The request to halt the NASEM study came even though it was already halfway completed. Public meetings to hear local health concerns were scheduled in Hazard, Kentucky, and Lexington, Kentucky, in the very same week that the halt was ordered. (They went ahead but nothing has happened since then.)

A BuzzFeed News public records request to the Department of Interior for communications related to the halt order, returned in heavily redacted form by the agency late in November, finds no discussion of the review, only handling of talking points about the decision.

At a November hearing of the House Committee on Natural Resources, Rep. Raúl Grijalva of Arizona complained that the Interior Department had not responded to a request for an update on the status of its review of the NASEM study. “They are refusing to tell us anything about the study or the $400,000 set aside for the study that are now unaccounted for,” he said.

Grijalva noted that the mountaintop mining study appeared to be the only one halted by the Interior Department review. The agency contests this. “That is not accurate,” Interior’s Swift said by email.
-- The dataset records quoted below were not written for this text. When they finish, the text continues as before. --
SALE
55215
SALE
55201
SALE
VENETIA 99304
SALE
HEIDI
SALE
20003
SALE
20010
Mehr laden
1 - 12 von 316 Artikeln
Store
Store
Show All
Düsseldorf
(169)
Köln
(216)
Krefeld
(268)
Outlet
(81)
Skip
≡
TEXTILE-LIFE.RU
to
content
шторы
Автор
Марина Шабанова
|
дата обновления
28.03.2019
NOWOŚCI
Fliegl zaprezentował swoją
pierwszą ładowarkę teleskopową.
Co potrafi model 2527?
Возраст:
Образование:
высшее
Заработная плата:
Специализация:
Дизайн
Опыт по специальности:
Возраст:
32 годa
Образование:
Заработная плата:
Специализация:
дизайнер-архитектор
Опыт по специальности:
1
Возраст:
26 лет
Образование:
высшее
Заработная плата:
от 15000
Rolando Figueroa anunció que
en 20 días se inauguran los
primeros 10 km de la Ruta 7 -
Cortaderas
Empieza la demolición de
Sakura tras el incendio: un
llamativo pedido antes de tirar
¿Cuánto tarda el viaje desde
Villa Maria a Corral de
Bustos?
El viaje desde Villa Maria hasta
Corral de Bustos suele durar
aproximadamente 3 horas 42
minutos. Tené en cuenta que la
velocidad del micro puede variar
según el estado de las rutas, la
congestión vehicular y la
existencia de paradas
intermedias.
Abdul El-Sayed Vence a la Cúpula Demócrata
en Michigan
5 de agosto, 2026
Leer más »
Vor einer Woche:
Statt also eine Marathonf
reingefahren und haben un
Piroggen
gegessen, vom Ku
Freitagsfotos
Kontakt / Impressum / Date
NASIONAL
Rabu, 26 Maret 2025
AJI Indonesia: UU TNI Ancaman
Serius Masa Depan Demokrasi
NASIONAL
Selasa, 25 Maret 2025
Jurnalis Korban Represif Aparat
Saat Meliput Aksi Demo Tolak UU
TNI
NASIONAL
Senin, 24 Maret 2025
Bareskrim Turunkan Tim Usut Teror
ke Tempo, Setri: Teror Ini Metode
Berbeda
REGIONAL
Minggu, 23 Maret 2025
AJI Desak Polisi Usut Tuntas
Some people are happy about the study’s axing. In a recent letter to the Charleston Gazette-Mail, the president of the National Mining Association, Hal Quinn, suggested that the science academy study was unnecessary — a “$1 million taxpayer-funded review of existing research” — because NIEHS reviews of such studies “did not show evidence of significant health hazards to miners and their communities.”

That kind of wording is a dodge when it comes to mountaintop mining health threats, Duke University environmental scientist Emily Bernhardt told BuzzFeed News, because miners themselves might live far away from the stream valleys and homes at the foot of shattered mountains. In reality, studies of both air pollution and water pollution point to health dangers for anyone breathing near mountaintop mines or rubble-covered streams, she said.

“What we see is alkaline mine drainage, with elevated trace minerals in water,” Bernhardt said. “Definitely all of this makes you feel cynical about the government protecting human health.”